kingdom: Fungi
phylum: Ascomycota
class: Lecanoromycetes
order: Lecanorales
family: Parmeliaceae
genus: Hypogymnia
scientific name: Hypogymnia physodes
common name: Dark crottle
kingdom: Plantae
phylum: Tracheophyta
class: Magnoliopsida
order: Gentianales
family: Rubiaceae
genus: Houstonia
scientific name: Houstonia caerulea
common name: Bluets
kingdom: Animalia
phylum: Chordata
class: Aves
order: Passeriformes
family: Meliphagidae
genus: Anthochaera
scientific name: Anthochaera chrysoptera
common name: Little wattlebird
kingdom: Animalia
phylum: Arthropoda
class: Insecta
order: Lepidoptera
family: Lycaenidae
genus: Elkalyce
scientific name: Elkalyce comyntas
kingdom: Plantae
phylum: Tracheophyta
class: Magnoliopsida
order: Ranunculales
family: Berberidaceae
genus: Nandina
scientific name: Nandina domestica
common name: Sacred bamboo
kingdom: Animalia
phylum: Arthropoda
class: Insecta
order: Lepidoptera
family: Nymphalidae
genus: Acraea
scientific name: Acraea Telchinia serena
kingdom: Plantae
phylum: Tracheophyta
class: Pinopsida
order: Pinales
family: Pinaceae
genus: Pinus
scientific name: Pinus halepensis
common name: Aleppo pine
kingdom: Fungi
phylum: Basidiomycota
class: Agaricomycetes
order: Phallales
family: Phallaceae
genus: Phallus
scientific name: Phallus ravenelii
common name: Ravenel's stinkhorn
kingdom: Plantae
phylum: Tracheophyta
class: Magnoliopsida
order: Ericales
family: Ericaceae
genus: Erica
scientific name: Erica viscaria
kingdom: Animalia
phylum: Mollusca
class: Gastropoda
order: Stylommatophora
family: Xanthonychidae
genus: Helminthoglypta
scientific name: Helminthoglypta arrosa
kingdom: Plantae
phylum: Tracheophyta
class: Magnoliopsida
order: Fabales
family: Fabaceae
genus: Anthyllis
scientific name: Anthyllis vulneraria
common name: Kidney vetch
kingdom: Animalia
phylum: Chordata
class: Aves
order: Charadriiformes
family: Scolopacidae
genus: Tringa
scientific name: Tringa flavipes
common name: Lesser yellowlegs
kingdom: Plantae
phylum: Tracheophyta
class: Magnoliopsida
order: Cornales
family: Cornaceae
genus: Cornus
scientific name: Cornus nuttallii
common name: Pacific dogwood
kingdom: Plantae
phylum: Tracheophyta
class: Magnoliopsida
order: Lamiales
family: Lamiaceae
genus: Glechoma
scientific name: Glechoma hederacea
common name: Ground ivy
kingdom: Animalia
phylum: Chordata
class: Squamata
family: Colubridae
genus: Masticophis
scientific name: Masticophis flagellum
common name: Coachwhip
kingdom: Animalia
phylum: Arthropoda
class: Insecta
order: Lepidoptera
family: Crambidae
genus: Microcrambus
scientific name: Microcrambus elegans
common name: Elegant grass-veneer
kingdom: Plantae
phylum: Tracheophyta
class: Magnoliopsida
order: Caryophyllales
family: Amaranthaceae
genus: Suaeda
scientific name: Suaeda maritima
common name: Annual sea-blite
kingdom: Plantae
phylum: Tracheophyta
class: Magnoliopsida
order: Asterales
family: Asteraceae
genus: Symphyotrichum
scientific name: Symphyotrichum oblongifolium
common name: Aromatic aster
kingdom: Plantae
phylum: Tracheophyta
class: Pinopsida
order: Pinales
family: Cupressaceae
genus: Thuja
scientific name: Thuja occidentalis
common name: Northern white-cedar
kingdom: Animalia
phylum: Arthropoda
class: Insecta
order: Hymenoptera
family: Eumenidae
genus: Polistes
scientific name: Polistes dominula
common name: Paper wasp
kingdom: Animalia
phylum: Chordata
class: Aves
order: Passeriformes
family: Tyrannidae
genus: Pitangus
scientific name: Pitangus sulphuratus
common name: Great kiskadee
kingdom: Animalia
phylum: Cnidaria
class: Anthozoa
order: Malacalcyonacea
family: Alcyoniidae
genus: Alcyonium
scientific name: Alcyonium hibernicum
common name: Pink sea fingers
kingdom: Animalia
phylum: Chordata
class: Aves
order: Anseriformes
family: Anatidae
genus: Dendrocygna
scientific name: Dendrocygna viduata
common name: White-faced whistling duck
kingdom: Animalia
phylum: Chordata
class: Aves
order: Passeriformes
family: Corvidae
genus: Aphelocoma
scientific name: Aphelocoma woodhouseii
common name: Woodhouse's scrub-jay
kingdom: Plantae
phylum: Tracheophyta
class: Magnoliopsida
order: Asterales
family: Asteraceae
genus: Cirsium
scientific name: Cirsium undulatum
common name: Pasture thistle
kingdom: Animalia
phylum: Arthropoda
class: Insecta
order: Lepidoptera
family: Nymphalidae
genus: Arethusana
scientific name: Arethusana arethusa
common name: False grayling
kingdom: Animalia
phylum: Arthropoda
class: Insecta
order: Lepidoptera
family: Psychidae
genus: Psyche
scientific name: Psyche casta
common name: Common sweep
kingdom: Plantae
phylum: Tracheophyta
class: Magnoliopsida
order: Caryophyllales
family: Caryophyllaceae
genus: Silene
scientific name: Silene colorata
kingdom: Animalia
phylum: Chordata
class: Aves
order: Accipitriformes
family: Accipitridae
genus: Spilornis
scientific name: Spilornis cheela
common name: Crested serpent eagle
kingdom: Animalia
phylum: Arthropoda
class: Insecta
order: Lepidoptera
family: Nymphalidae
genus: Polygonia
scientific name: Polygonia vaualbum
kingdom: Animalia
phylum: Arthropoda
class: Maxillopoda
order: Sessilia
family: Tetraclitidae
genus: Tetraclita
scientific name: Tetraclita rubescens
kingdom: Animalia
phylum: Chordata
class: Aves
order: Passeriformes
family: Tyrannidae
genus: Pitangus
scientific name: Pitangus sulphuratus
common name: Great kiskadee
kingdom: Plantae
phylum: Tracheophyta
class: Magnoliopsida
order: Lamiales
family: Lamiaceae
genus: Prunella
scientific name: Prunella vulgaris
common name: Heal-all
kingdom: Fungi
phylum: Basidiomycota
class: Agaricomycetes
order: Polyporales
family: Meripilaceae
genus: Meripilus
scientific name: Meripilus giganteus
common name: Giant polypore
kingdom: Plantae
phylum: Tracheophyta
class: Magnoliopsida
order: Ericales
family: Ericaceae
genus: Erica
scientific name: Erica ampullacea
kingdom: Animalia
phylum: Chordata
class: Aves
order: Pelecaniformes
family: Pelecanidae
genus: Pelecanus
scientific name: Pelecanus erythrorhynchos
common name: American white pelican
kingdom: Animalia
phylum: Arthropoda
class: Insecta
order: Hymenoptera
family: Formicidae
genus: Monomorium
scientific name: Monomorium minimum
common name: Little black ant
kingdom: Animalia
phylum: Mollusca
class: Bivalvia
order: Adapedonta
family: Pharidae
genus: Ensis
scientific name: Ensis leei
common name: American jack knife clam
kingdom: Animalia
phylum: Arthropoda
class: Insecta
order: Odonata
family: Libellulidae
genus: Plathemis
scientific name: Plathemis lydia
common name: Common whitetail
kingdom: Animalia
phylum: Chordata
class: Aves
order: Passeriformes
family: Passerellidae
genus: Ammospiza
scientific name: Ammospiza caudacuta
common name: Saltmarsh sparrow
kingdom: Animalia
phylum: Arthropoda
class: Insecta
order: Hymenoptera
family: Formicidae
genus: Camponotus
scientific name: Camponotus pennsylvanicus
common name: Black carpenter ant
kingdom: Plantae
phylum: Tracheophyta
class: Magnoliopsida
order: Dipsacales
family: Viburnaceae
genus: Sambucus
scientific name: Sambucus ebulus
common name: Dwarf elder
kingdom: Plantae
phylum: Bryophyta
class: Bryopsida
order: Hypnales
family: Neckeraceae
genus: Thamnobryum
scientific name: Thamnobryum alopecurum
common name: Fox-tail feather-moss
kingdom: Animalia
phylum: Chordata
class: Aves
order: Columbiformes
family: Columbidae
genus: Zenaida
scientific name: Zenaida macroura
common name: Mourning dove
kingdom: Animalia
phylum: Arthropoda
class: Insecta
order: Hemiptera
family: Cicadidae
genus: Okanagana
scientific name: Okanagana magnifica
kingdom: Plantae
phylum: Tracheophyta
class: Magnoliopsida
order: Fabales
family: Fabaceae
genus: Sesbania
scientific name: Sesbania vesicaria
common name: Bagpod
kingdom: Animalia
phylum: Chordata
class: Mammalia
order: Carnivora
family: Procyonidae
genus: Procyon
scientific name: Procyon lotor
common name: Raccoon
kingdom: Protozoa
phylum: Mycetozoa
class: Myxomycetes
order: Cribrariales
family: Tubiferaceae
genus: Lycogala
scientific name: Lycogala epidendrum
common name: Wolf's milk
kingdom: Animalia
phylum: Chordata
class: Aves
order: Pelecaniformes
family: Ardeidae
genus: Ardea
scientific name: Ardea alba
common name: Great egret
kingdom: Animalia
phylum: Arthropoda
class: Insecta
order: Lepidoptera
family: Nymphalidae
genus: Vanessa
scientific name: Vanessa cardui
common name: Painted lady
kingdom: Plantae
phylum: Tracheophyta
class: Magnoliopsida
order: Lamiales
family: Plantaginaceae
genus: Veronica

(EXERCISE PROMPT): Reproduce the part of the rows that opens with the line containing "scientific name: Acraea Telchinia serena" and closes with the line containing "scientific name: Erica viscaria", substituting "division" for every occurrence of "phylum" and leaving everything else unchanged.

(EXPECTED ANSWER):
scientific name: Acraea Telchinia serena
kingdom: Plantae
division: Tracheophyta
class: Pinopsida
order: Pinales
family: Pinaceae
genus: Pinus
scientific name: Pinus halepensis
common name: Aleppo pine
kingdom: Fungi
division: Basidiomycota
class: Agaricomycetes
order: Phallales
family: Phallaceae
genus: Phallus
scientific name: Phallus ravenelii
common name: Ravenel's stinkhorn
kingdom: Plantae
division: Tracheophyta
class: Magnoliopsida
order: Ericales
family: Ericaceae
genus: Erica
scientific name: Erica viscaria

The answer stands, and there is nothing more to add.